### 読む文章
まずは、「暫定税率」に関する基本知識を整理しましょう。ガソリン価格は、本体価格のほかに、ガソリン税・石油石炭税・地球温暖化対策税・消費税の4種類で構成されています。ガソリン税は「本則税率」と「上乗せ部分」に分かれており、協議の対象である「暫定税率」は後者の上乗せ部分を指します。
 
「暫定税率」は、高度経済成長期における道路網の整備のほか、第一次石油ショックに伴う財政難を背景に、1974年に「道路特定財源」として導入されました。当初は2年間の期限付きでしたが、何かと理由をつけては延長を繰り返してきました。
 
2008年3月には「暫定税率」の延長の常態化で批判が強まり、一時は野党が多数を占める参議院で反対多数で失効しました。しかし、直後に与党が衆議院で再可決を強行し、失効の1ヶ月後に再び復活しました。その後、2009年には使途を道路に限定しない「一般財源」になり、現在に至るまで期限が延長され続けています。
 

「暫定税率」が廃止されたらガソリン代が“リッター140円台”になる? 家計への影響は?

現在の「ガソリン税」はリッターあたり53.8円で、その内「25.1円」が「暫定税率」です。仮にガソリン価格を174円とした場合、174円-25.1円=148.9円で「140円台」になります。
 
ただし、「暫定税率」が廃止された場合は、現在実施されているリッター単価10円の「燃料油価格定額引下げ措置」がなくなる可能性もあるため、リッター140円にはならないかもしれません。
######
*やること*. ガソリンの暫定税率について書かれた上の文章によると、暫定税率は何年に、どんな名目で導入されましたか。
### データ一覧
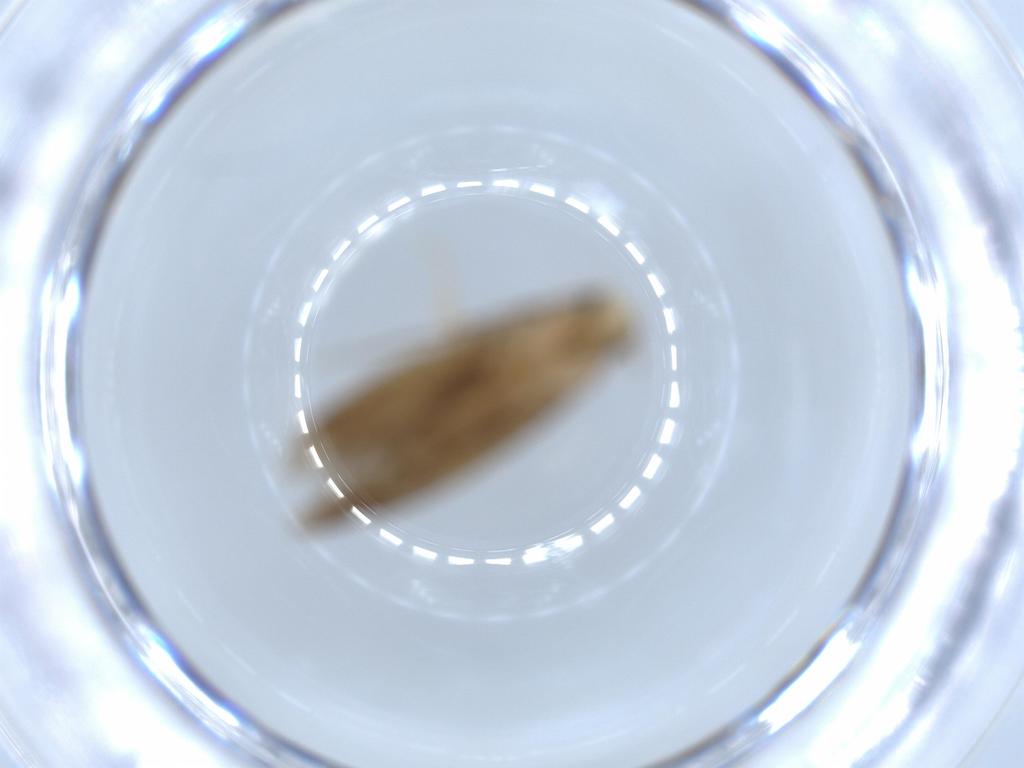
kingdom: Animalia
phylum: Arthropoda
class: Insecta
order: Lepidoptera
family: Tineidae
######
*回答欄*. 1974年に「道路特定財源」として導入されました。